Replies are listed 'Best First'.
Re: Split string using regex on \n or max line length (updated x3)
by haukex (Archbishop) on Feb 10, 2017 at 08:04 UTC

    Hi Anonymous,

    The /s modifier means:

    Treat the string as single line. That is, change "." to match any character whatsoever, even a newline, which normally it would not match.

    So if I understand your question correctly, simply removing that modifier should do what you want:

    my $len = 20; # 345678901234567890 my $text = <<'ENDTXT'; One Two Three Four Five Six Seven Eight Nine Ten Eleven Twelve Thirteen Fourteen ENDTXT my @lines = $text =~ /(.{1,$len}\W)/gm; # remove leftover whitespace at ends of lines s/\s+$// for @lines; print "<$_>\n" for @lines; __END__ <One> <Two Three Four Five> <Six Seven> <Eight Nine Ten> <Eleven Twelve> <Thirteen Fourteen>

    Note that there's also the core module Text::Wrap that you could take a look at. Update 2: A an example of Text::Wrap that does the same thing as is similar to the above. Uncomment the tr/// operation to reflow the entire text:

    use Text::Wrap; $Text::Wrap::columns = 20; #$text=~tr/\n/ /; print wrap('', '', $text);

    Update 1: The following modification to the regex eliminates the need for the s/\s+$// for @lines; above (works because \s includes newline). Update 3: Actually, the following doesn't behave the same way the original regex does. It's hard to make an alternative suggestion without knowing what your intentions are here: do you definitely want to include one more non-word character at the end of the matched string, even whitespace, or did you perhaps mean a word boundary \b? If you could provide some sample input and expected output for different cases, and/or explain more about how you want the splitting to occur, that would help in making an alternate suggestion.

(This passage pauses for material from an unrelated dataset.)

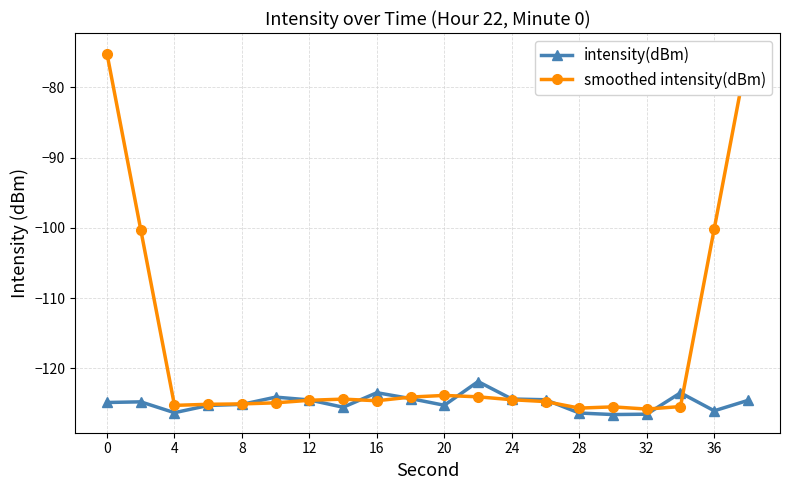

What is the average value of the intensity(dBm) series?

-124.9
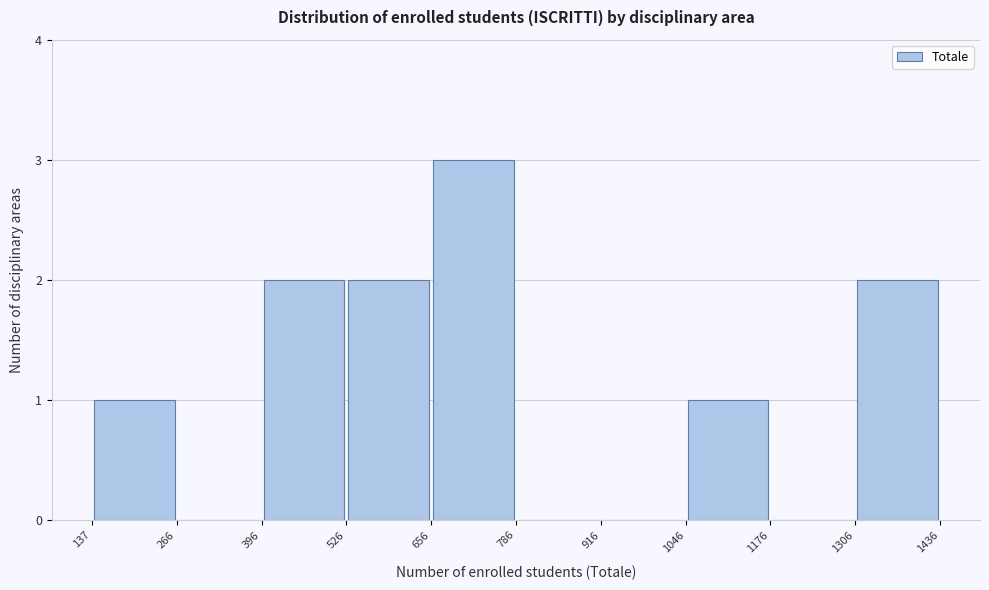

Over which range of the x-axis is the bar tallest?

656 to 786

    my @lines = $text =~ /(.{1,$len})\s+/gm;

    Hope this helps,
    -- Hauke D

      Update: The following modification to the regex eliminates the need for the s/\s+$// for @lines; above (works because \s includes newline):

      I still plead for keeping the \W, best with non-greedifier i.e. \W?, so a final punctuation or hyphen is captured even though the limit is exceeded by one.

        Hi flowdy,

        You're right that my second regex didn't operate like the OP's, but if you write /(.{1,$len}\W?)/gm, then that may split in the middle of a word, like your suggestion and unlike the OP's regex. I've updated my node.

        Thanks,
        -- Hauke D

      > simply removing that modifier

      But the Best Practices tell us to always keep it!

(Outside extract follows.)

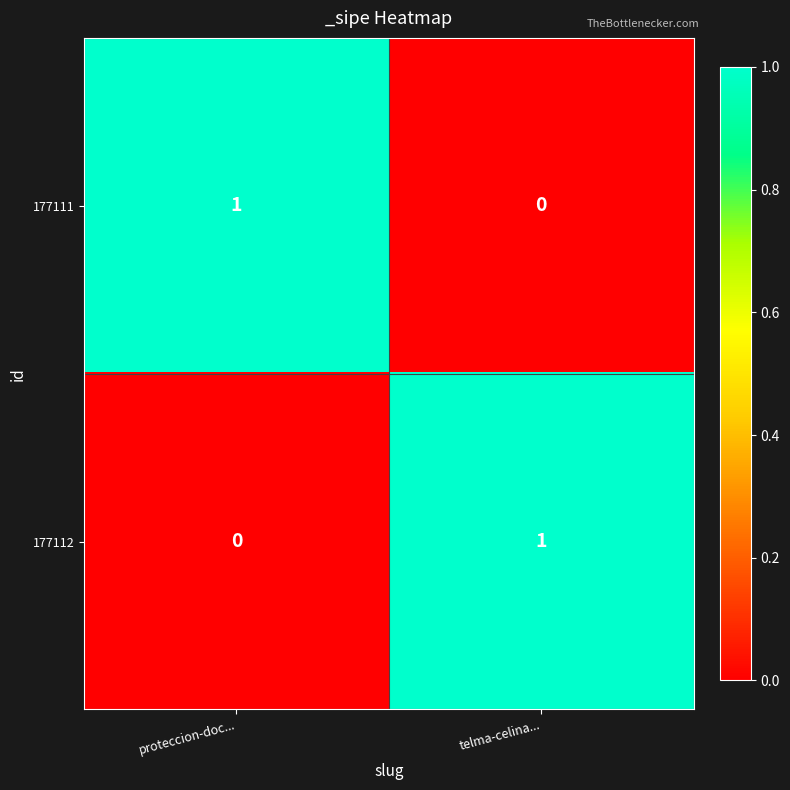

Count the number of categories in the chart.

2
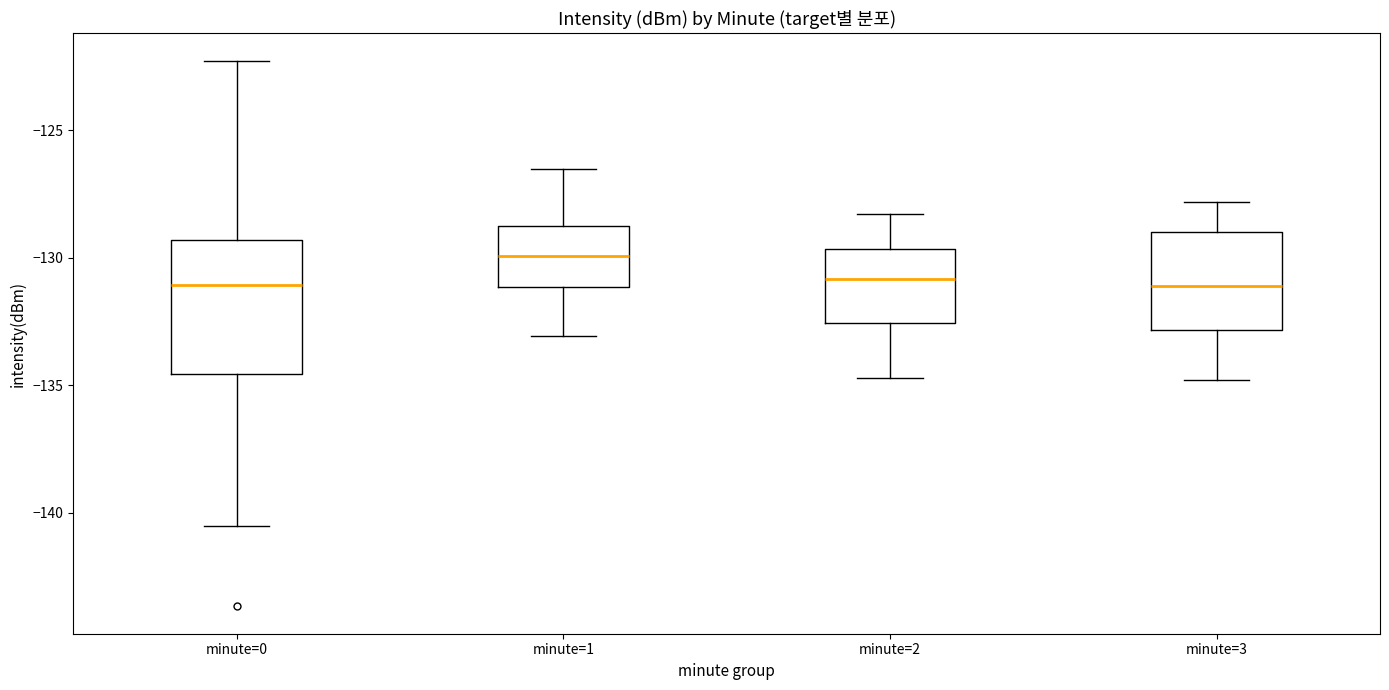

Which box has the highest median line?

minute=1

      ($q=q:Sq=~/;[c](.)(.)/;chr(-||-|5+lengthSq)`"S|oS2"`map{chr |+ord }map{substrSq`S_+|`|}3E|-|`7**2-3:)=~y+S|`+$1,++print+eval$q,q,a,
      Yes, that is very helpful. Removing the /s modifier took care of the problem. Thank you
Re: Split string using regex on \n or max line length
by flowdy (Scribe) on Feb 10, 2017 at 08:08 UTC

    Hi,

    I would do it in a string digestion loop:

    while ( my $ltd = substr $string, 0, $LIMIT, '' ) { my @parts = split /\n/, $ltd; ... # do sth. with @parts, otherwise they will be sad }

    Instead of substr, there are certainly other ways of splitting at fixed length, but this has just come to my mind first.

    Update: As $string is rewritten every iteration to another place in memory, haukex' solution performs probably better. Yet I would prefer a while loop instead, swallowing everything in an array first is seldom needed.